Pleiotropic effects of thyroid function parameters on clinical endpoints

Phenome-wide association (PheWAS) analyses were performed in order to identify pleiotropic effects of the different thyroid traits PGSs with 1460 diseases from the UK Biobank (n = 379,640) assessed via Hospital Episode Statistics (HES)103. HES is a database containing details of all admissions at NHS hospitals in England. An unweighted PGS of each thyroid function trait was used as exposure. Additional details regarding the methodology can be found elsewhere104. Associations were reported when passing Bonferroni correction for the number of outcomes tested (p-value < 0.05/1460, thus p-value < 3.4 × 10−5). For similar reasons mentioned above, TT3 and TT3/FT4 ratio were left out of this analysis.

Polygenic score analysis on thyroid cancer

The risk association of thyroid cancer attributed to the genome-wide significant variants associated with thyroid function was estimated. For this, a weighted PGS with the effects of each variant aligned to the thyroid trait-increasing allele was created in each individual of the Icelandic deCODE cohort that was not part of our GWAS meta-analysis. The PGS was normalized to a range of 0 to 100 and associated with non-medullary (papillary or follicular) thyroid cancer in up to 792 cases and 148,843 controls either continuously or after binning into quartiles using logistic regression adjusted for sex and age. The probability of disease was calculated using the formula 1/(1 + exp(-(β0 + β1*x))), where β0 and β1 correspond to the intercept and PGS-related effect in the unadjusted regression model, respectively. TT3 and TT3/FT4 were excluded from the analyses.

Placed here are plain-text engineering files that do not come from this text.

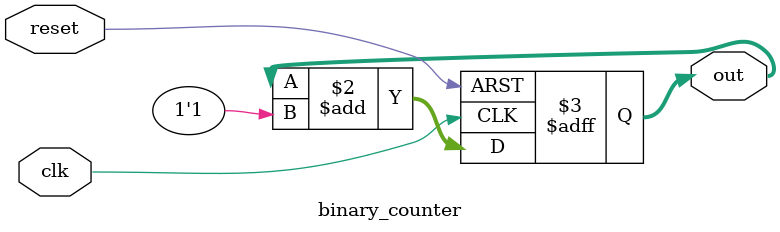
<source format=v>
module binary_counter (
    input clk,          // Clock input
    input reset,        // Asynchronous reset input
    output reg [3:0] out // 4-bit output
);

    // Counter logic
    always @(posedge clk or posedge reset) begin
        if (reset) begin
            out <= 4'b0000; // Reset counter to 0
        end else begin
            out <= out + 1'b1; // Increment counter
        end
    end

endmodule

</source>
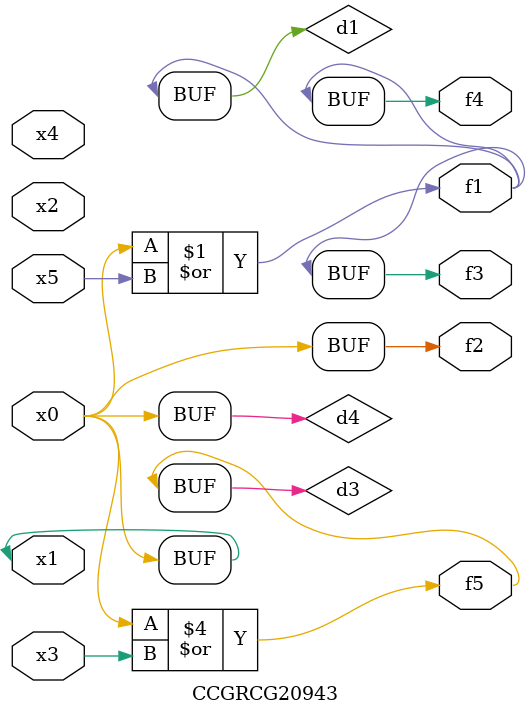
<source format=v>
module CCGRCG20943(
	input x0, x1, x2, x3, x4, x5,
	output f1, f2, f3, f4, f5
);

	wire d1, d2, d3, d4;

	or (d1, x0, x5);
	xnor (d2, x1, x4);
	or (d3, x0, x3);
	buf (d4, x0, x1);
	assign f1 = d1;
	assign f2 = d4;
	assign f3 = d1;
	assign f4 = d1;
	assign f5 = d3;
endmodule

</source>
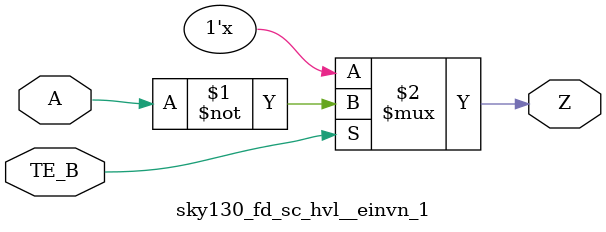
<source format=v>
/*
 * Copyright 2020 The SkyWater PDK Authors
 *
 * Licensed under the Apache License, Version 2.0 (the "License");
 * you may not use this file except in compliance with the License.
 * You may obtain a copy of the License at
 *
 *     https://www.apache.org/licenses/LICENSE-2.0
 *
 * Unless required by applicable law or agreed to in writing, software
 * distributed under the License is distributed on an "AS IS" BASIS,
 * WITHOUT WARRANTIES OR CONDITIONS OF ANY KIND, either express or implied.
 * See the License for the specific language governing permissions and
 * limitations under the License.
 *
 * SPDX-License-Identifier: Apache-2.0
*/


`ifndef SKY130_FD_SC_HVL__EINVN_1_FUNCTIONAL_V
`define SKY130_FD_SC_HVL__EINVN_1_FUNCTIONAL_V

/**
 * einvn: Tri-state inverter, negative enable.
 *
 * Verilog simulation functional model.
 */

`timescale 1ns / 1ps
`default_nettype none

`celldefine
module sky130_fd_sc_hvl__einvn_1 (
    Z   ,
    A   ,
    TE_B
);

    // Module ports
    output Z   ;
    input  A   ;
    input  TE_B;

    //     Name     Output  Other arguments
    notif0 notif00 (Z     , A, TE_B        );

endmodule
`endcelldefine

`default_nettype wire
`endif  // SKY130_FD_SC_HVL__EINVN_1_FUNCTIONAL_V

</source>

Mendelian randomization on thyroid cancer

The causal effects of the thyroid function parameters on thyroid cancer were assessed by performing two-sample MR analyses. Summary data for the outcome were derived from a meta-analysis of non-medullary thyroid cancer from five cohorts (n = 3100 cases, 287,550 controls) from European descent, including Iceland, Columbus (USA), Houston (USA), Nijmegen (The Netherlands), and Zaragoza (Spain)105. Of the total 423 distinct variants from the examined traits, 66 variants were excluded from the MR analysis due to the unavailability of the specific variant in the thyroid cancer GWAS or after variant harmonization (Supplementary Data 17). TT3 (n = 2 variants) and TT3/FT4 ratio (n = 4 variants) were not included the analyses due to limited available variants. We employed the IVW MR as main analysis, and MR-Egger, weighted median and MR-PRESSO as sensitivity analyses. Calculations were performed using the R package TwoSampleMR with default options for data preprocessing and variant harmonization, but without additional LD-filtering106. Significance was set to 0.05/6 = 0.008 correcting for the number of exposures tested.

Reporting summary

Further information on research design is available in the Nature Portfolio Reporting Summary linked to this article.